Could you set down the records below exactly as they are, with no pictures?
=-=-=-=-=
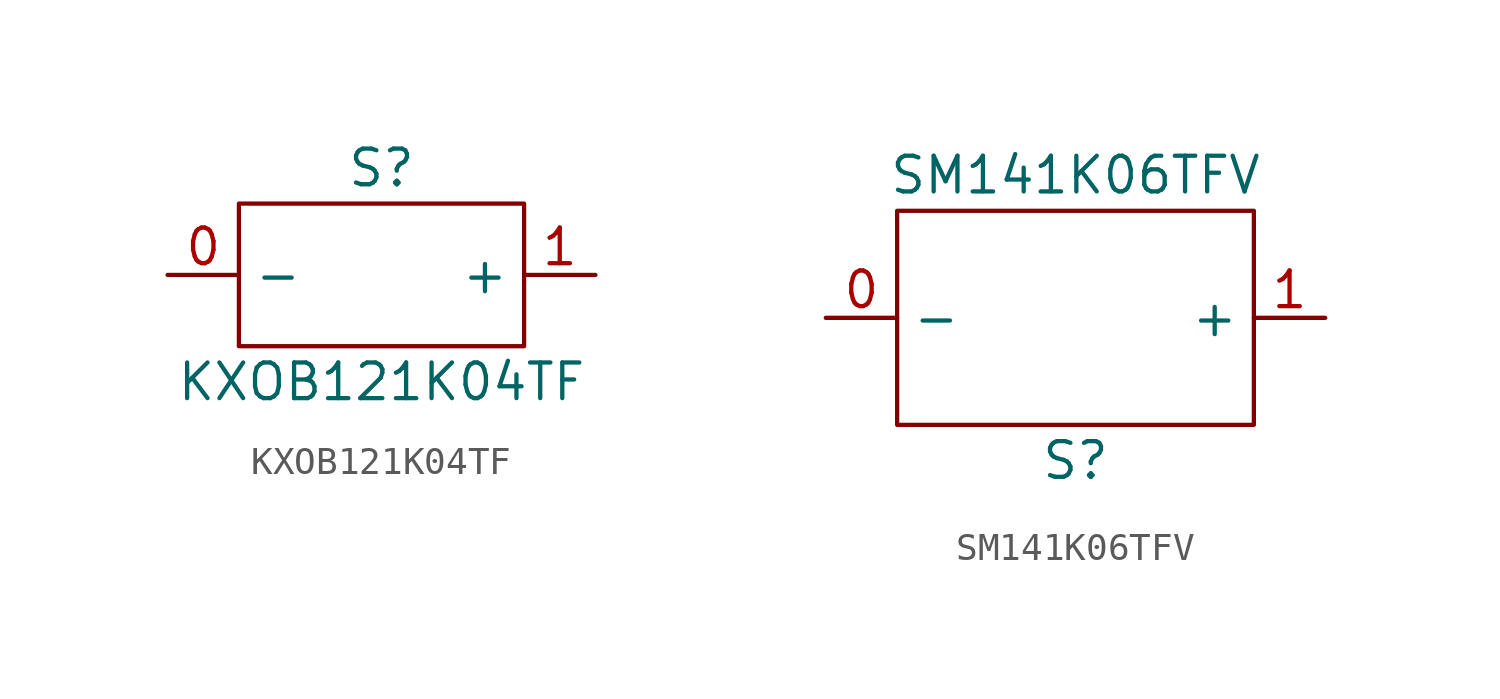
<source format=kicad_sym>
(kicad_symbol_lib
  (version 20220914)
  (generator kicad_symbol_editor)
  (symbol "KXOB121K04TF"
    (property "Reference" "S"
      (at 0 3.81 0)
      (effects (font (size 1.27 1.27))))
    (property "Value" "KXOB121K04TF"
      (at 0 -3.81 0)
      (effects (font (size 1.27 1.27))))
    (symbol "KXOB121K04TF_0_1"
      (rectangle (start -5.08 2.54) (end 5.08 -2.54) (stroke (width 0.152) (type default)) (fill (type none))))
    (symbol "KXOB121K04TF_1_1"
      (pin input line (at -7.62 0 0) (length 2.54) (name "-" (effects (font (size 1.27 1.27)))) (number "0" (effects (font (size 1.27 1.27)))))
      (pin input line (at 7.62 0 180) (length 2.54) (name "+" (effects (font (size 1.27 1.27)))) (number "1" (effects (font (size 1.27 1.27)))))))
  (symbol "SM141K06TFV"
    (property "Reference" "S"
      (at 0 -5.08 0)
      (effects (font (size 1.27 1.27))))
    (property "Value" "SM141K06TFV"
      (at 0 5.08 0)
      (effects (font (size 1.27 1.27))))
    (symbol "SM141K06TFV_0_1"
      (rectangle (start -6.35 3.81) (end 6.35 -3.81) (stroke (width 0.152) (type default)) (fill (type none))))
    (symbol "SM141K06TFV_1_1"
      (pin input line (at -8.89 0 0) (length 2.54) (name "-" (effects (font (size 1.27 1.27)))) (number "0" (effects (font (size 1.27 1.27)))))
      (pin input line (at 8.89 0 180) (length 2.54) (name "+" (effects (font (size 1.27 1.27)))) (number "1" (effects (font (size 1.27 1.27))))))))
</source>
=-=-=-=-=
ANSWER AREA =>
<source format=kicad_sym>
(kicad_symbol_lib
  (version 20220914)
  (generator kicad_symbol_editor)
  (symbol "KXOB121K04TF"
    (property "Reference" "S"
      (at 0 3.81 0)
      (effects (font (size 1.27 1.27))))
    (property "Value" "KXOB121K04TF"
      (at 0 -3.81 0)
      (effects (font (size 1.27 1.27))))
    (symbol "KXOB121K04TF_0_1"
      (rectangle (start -5.08 2.54) (end 5.08 -2.54) (stroke (width 0.152) (type default)) (fill (type none))))
    (symbol "KXOB121K04TF_1_1"
      (pin input line (at -7.62 0 0) (length 2.54) (name "-" (effects (font (size 1.27 1.27)))) (number "0" (effects (font (size 1.27 1.27)))))
      (pin input line (at 7.62 0 180) (length 2.54) (name "+" (effects (font (size 1.27 1.27)))) (number "1" (effects (font (size 1.27 1.27)))))))
  (symbol "SM141K06TFV"
    (property "Reference" "S"
      (at 0 -5.08 0)
      (effects (font (size 1.27 1.27))))
    (property "Value" "SM141K06TFV"
      (at 0 5.08 0)
      (effects (font (size 1.27 1.27))))
    (symbol "SM141K06TFV_0_1"
      (rectangle (start -6.35 3.81) (end 6.35 -3.81) (stroke (width 0.152) (type default)) (fill (type none))))
    (symbol "SM141K06TFV_1_1"
      (pin input line (at -8.89 0 0) (length 2.54) (name "-" (effects (font (size 1.27 1.27)))) (number "0" (effects (font (size 1.27 1.27)))))
      (pin input line (at 8.89 0 180) (length 2.54) (name "+" (effects (font (size 1.27 1.27)))) (number "1" (effects (font (size 1.27 1.27))))))))
</source>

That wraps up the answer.